His basic position is that he is unable to produce the records. Why we do not know, although the Internal Revenue Service may have information as to this. We say this because the Internal Revenue Service offered to make a showing in connection with the contempt hearing, but the trial court proceeded without a hearing, so the principal issues presented are, first, whether Mr. Niederhauser is in a position to assert Fifth Amendment rights and, secondly, whether his procedural due process rights were violated.

Exercise A =>
Please arrange the listing, from its first line through the line containing "<instances>", as a Markdown table with the columns Row and Line, numbering each row and leaving out blank lines.

Provided records =>
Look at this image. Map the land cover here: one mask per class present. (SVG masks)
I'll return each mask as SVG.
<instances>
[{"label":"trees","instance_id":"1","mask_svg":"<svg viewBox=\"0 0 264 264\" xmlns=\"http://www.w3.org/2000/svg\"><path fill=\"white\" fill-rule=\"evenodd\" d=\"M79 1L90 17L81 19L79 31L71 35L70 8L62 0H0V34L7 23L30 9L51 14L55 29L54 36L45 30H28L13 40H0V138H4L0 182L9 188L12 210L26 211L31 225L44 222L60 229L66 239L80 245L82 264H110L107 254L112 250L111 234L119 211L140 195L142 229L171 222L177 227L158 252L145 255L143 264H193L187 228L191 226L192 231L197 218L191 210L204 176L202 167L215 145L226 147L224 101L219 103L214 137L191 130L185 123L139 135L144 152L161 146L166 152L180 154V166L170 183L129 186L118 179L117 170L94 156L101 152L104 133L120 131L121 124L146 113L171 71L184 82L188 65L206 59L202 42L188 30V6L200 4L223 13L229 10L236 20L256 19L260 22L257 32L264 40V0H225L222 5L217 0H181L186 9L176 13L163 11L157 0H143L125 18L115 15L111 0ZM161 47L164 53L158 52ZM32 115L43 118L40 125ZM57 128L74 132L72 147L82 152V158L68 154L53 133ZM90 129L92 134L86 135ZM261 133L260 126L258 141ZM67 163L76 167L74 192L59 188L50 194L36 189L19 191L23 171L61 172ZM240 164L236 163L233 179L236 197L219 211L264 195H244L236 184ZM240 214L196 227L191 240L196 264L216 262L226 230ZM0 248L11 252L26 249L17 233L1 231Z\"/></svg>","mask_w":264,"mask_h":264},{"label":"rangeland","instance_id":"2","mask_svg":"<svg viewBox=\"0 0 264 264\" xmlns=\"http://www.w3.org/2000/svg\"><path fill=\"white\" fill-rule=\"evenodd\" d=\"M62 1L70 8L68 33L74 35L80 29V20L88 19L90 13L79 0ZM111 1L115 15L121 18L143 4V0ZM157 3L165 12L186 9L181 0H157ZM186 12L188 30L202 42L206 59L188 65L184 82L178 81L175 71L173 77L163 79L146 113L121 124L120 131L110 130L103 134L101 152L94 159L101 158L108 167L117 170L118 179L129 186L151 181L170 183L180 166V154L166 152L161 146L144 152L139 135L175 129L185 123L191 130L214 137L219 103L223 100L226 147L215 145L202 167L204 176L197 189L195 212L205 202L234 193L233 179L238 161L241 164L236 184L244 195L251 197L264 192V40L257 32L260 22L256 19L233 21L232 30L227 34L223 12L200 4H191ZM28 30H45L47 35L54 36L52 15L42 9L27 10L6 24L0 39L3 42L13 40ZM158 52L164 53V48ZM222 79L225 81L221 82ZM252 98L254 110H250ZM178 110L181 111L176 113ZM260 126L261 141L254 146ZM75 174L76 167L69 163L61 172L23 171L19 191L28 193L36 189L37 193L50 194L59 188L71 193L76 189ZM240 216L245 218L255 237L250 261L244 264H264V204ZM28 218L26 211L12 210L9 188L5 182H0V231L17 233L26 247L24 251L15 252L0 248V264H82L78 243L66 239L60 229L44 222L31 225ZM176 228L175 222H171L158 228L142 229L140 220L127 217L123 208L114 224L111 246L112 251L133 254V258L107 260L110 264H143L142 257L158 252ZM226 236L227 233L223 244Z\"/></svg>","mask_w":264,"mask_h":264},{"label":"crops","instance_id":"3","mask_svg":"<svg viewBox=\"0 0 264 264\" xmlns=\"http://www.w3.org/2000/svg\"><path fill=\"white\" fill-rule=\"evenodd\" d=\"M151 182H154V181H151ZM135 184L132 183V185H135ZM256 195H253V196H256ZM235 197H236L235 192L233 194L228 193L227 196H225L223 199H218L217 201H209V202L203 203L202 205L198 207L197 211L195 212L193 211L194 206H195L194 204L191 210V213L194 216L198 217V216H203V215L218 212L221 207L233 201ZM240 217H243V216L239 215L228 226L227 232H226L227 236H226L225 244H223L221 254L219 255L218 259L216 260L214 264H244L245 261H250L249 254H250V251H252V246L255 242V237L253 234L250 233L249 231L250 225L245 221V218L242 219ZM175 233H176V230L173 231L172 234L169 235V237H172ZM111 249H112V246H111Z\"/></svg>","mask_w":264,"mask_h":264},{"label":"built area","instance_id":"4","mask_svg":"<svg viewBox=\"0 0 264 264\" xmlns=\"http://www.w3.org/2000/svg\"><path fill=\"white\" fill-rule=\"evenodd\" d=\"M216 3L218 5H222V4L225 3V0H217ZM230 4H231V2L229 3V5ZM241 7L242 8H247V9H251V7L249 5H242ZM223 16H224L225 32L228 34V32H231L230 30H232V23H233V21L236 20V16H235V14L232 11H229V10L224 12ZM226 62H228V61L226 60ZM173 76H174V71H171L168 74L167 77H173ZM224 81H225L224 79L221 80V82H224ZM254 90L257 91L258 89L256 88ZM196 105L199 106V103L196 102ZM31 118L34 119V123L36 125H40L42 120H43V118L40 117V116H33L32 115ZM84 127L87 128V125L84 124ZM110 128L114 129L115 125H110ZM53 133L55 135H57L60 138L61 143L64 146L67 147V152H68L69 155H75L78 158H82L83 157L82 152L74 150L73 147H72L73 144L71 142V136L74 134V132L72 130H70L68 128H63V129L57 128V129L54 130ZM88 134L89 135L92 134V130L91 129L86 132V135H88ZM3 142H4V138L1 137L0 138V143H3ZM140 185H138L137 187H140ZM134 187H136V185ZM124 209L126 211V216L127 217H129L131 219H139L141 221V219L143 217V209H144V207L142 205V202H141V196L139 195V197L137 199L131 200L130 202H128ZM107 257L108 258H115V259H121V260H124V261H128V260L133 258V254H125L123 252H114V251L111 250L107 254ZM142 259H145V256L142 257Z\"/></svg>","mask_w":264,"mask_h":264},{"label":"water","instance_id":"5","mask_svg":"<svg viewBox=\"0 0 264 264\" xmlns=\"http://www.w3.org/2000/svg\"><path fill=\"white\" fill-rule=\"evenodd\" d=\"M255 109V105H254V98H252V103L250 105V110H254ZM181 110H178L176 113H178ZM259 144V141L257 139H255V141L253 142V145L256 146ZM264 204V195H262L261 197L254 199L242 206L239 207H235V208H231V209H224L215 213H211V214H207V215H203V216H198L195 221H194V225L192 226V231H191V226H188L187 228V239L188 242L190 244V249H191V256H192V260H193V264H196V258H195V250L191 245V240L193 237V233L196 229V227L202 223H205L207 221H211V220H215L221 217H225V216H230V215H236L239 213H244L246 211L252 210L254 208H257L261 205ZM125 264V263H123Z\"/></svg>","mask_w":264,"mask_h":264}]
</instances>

Exercise B =>
From the court opinion excerpt, copy word for word the part that opens with the words "His basic position" and closes with "rights were violated.".

Finished answer A =>
| Row | Line |
|---|---|
| 1 | Look at this image. Map the land cover here: one mask per class present. (SVG masks) |
| 2 | I'll return each mask as SVG. |
| 3 | <instances> |

Finished answer B =>
His basic position is that he is unable to produce the records. Why we do not know, although the Internal Revenue Service may have information as to this. We say this because the Internal Revenue Service offered to make a showing in connection with the contempt hearing, but the trial court proceeded without a hearing, so the principal issues presented are, first, whether Mr. Niederhauser is in a position to assert Fifth Amendment rights and, secondly, whether his procedural due process rights were violated.